ElasticSearch Poll
February 7, 2012 6 Comments
We use ElasticSearch more and more here at Sematext (we have a number of ElasticSearch projects right at this moment, some of them quite massive in terms of data and/or query volume). In our work we typically have only 1 ElasticSearch instance/only 1 JVM running ElasticSearch on each server in the cluster.
How about you? Do you run multiple ElasticSearch instances/JVMs per box in production?
Thank you for your feedback!





What’s the reasoning for running multiple instances? Is this is an effective way of avoid GC related issues on machines with a lot of memory? How big is the overhead from a processing perspective? Do you use dedicated disk / EBS drives for each instance to keep the IO performance predictable? How about network bandwidth – can multiple ES saturate that or this is not even a problem worth considering? Is the ideal number of instances related to the number of CPU cores? Is this really a good idea from a HA point of view? (you can end-up having all the replicas on a single machine) Is ES supporting replica placement policies (machine, rack awareness)?

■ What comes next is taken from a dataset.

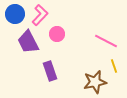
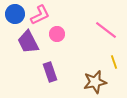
pink L-shape: rotated 20 degrees clockwise
pink line: moved 11 px up; rotated 10 degrees clockwise
yellow line: moved 4 px up
purple rectangle: moved 1 px down
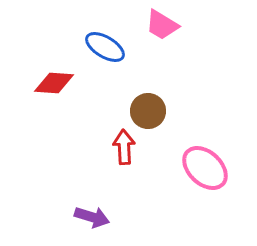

Man Andrei, you sure you asked enough questions there?
Thanks for answering them. I hope that other readers will find them useful. Also I find it quite amazing that an important feature just got added a few hours ago.
Andrei: Indeed. However, another way to look at that important feature that got implemented just now is that it got implemented within 24 hours of us opening the issue. That’s hot.
Yep! Shay Banon is doing a fabulous job at driving the project forward!
The single reason for running more than one instance on a single machine is a machine with a lot of memory (north of 100gb) and possibly wanting to run several instances with smaller heap sizes (28-30gb, so compressed oops are stil in effect).
So, that feature that was added is not really that important (though I was happy to add it it was simple enough). I never heard of people needing to run more than 1 instance on a machine.